[START OF The records]

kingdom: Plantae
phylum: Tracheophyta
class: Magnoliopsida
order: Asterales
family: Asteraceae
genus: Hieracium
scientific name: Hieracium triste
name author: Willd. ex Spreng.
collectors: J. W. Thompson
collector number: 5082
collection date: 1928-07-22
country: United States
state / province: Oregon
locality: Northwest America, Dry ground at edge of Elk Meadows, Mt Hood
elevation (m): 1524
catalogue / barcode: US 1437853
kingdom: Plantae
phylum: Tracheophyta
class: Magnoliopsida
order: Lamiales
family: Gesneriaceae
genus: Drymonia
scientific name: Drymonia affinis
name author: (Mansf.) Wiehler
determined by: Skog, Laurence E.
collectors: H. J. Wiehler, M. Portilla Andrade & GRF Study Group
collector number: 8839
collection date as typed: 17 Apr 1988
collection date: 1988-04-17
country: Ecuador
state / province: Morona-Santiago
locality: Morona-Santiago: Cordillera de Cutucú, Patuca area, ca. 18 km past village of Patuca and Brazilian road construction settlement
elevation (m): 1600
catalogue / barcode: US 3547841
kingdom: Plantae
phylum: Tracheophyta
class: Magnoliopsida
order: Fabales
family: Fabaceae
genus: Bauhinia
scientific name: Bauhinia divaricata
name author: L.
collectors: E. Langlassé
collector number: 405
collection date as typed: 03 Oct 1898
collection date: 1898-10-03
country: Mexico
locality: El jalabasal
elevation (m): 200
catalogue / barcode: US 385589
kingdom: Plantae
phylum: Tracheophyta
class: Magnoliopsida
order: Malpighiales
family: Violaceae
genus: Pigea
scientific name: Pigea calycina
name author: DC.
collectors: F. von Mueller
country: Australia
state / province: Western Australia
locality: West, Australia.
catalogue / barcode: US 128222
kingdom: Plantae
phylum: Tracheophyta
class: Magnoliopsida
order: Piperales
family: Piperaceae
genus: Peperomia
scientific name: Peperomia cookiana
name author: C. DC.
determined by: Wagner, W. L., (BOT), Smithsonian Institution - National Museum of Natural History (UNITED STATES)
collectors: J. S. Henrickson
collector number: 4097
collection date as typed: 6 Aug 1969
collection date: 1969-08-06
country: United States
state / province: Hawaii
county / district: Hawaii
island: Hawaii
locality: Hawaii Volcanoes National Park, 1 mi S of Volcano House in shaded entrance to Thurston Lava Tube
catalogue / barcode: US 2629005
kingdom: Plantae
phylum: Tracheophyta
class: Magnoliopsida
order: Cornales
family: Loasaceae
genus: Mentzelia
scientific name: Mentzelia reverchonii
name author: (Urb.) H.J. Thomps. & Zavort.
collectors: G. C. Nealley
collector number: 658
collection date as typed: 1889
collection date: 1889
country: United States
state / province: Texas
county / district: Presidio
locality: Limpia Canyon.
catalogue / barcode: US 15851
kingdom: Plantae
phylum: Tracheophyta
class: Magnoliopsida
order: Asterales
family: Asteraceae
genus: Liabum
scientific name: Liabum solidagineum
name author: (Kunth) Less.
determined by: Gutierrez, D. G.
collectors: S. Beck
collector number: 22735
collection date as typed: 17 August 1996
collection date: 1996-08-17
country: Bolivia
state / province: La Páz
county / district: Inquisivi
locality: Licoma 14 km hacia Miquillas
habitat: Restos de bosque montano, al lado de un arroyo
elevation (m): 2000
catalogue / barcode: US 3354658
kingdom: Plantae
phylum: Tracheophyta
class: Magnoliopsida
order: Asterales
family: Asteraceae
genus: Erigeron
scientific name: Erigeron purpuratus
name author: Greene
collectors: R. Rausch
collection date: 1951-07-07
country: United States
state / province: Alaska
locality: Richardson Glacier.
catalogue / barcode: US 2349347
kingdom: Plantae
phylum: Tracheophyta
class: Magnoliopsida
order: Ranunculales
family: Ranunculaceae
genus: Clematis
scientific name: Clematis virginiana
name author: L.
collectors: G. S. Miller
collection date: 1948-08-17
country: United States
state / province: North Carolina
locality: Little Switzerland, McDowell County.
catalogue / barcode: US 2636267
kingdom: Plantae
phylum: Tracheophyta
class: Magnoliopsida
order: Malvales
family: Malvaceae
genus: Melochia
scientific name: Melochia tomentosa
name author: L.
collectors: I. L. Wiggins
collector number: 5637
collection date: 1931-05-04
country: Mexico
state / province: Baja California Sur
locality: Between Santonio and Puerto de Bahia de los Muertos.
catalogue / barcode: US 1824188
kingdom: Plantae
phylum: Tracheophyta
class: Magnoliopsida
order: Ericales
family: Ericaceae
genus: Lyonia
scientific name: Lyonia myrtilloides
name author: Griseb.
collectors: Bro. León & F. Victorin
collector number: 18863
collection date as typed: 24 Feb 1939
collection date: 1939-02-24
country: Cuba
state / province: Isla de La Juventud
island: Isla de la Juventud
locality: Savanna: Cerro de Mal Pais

[END OF The records]

Aim of the exercise.
Copy word for word the lines of the rows above, starting with the line that contains "locality: West, Australia." and going on through the line that contains "island: Hawaii".

Answer for the task.
locality: West, Australia.
catalogue / barcode: US 128222
kingdom: Plantae
phylum: Tracheophyta
class: Magnoliopsida
order: Piperales
family: Piperaceae
genus: Peperomia
scientific name: Peperomia cookiana
name author: C. DC.
determined by: Wagner, W. L., (BOT), Smithsonian Institution - National Museum of Natural History (UNITED STATES)
collectors: J. S. Henrickson
collector number: 4097
collection date as typed: 6 Aug 1969
collection date: 1969-08-06
country: United States
state / province: Hawaii
county / district: Hawaii
island: Hawaii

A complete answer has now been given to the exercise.